COVID-19 Information and Updates


May 2022

To the PiLA Community:

As we have shared with our partners and program alumni, Princeton in Latin America will reduce operations for a temporary period beginning this summer while pandemic-related health and safety concerns in parts of Latin America and the Caribbean persist. There will not be a 2022-2023 PiLA fellowship program or a regular fall 2022 application cycle. The organization will maintain its Board of Directors and its registered business address at Princeton University and will monitor communication to the institutional email address at While PiLA is in a phase of reduced activity, we encourage you to follow our partner organizations to see their updates as they recover from the pandemic’s disruptions and continue to create meaningful impact and support community-driven initiatives across the region.

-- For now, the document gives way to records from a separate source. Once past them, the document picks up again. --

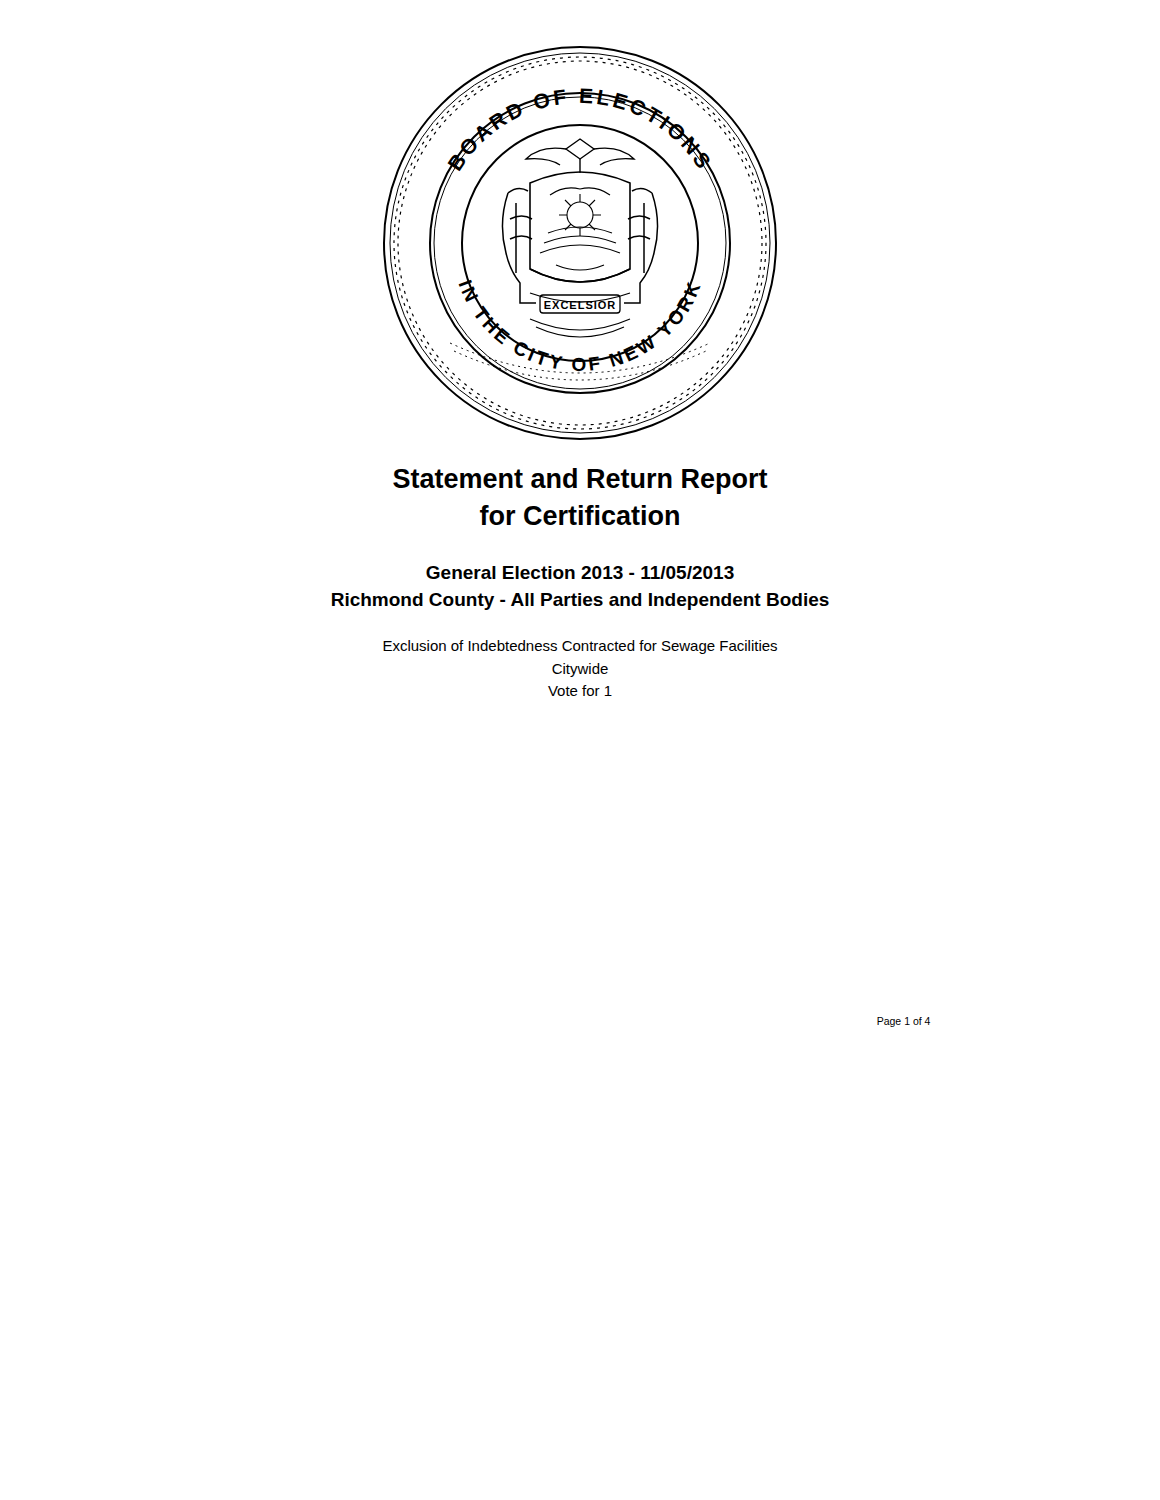BOARD OF ELECTIONS IN THE CITY OF NEW YORK EXCELSIOR
Statement and Return Report
for Certification
General Election 2013 - 11/05/2013
Richmond County - All Parties and Independent Bodies
Exclusion of Indebtedness Contracted for Sewage Facilities
Citywide
Vote for 1
Page 1 of 4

PiLAs Board of Directors remains fully committed to the organizations long-term future and to restarting an in-person placement program as soon as health and safety conditions permit. The Board looks forward to sharing updates in late 2022 regarding potential relaunch plans for a 2023-2024 program cycle and to working with PiLA’s community of over 400 Fellow alumni, longstanding and new partners, and the Princeton University and greater university fellowship communities to launch the next chapter in PiLA’s journey.




February 2022

We’d like to extend all our best wishes for a happy new year to the entire PiLA community. After evaluating different paths for the year ahead, given new challenges brought by the omicron variant of COVID-19 and related effects on health, safety, and travel concerns, it is with great regret that we share that PiLA has decided to cancel our 2022-2023 program and all related placement processes. As we have shared with our deferred finalists as well as our partner organizations in Latin America, at this point we believe it is unlikely that we would be able to approve in-country placements later this year, and that with ongoing uncertainties the only option we can commit to at this point is to cancel our program and encourage deferred finalists to pursue other opportunities. The stress on health systems across Latin America and the Caribbean (let alone much of the world) as well as the continued lower rates of vaccination in some regions where we have traditionally offered a significant percentage of our placements appear likely to remain ongoing challenges through 2022. We have also been concerned by travel restrictions that have come up with little warning in parts of the world for travelers both leaving and returning to the U.S., and the implications that potential future restrictions could have for health challenges and visa requirements. Finally, as a very small nonprofit organization, we are limited by the capacity constraints on our traditional model of serving many different partners in many different places.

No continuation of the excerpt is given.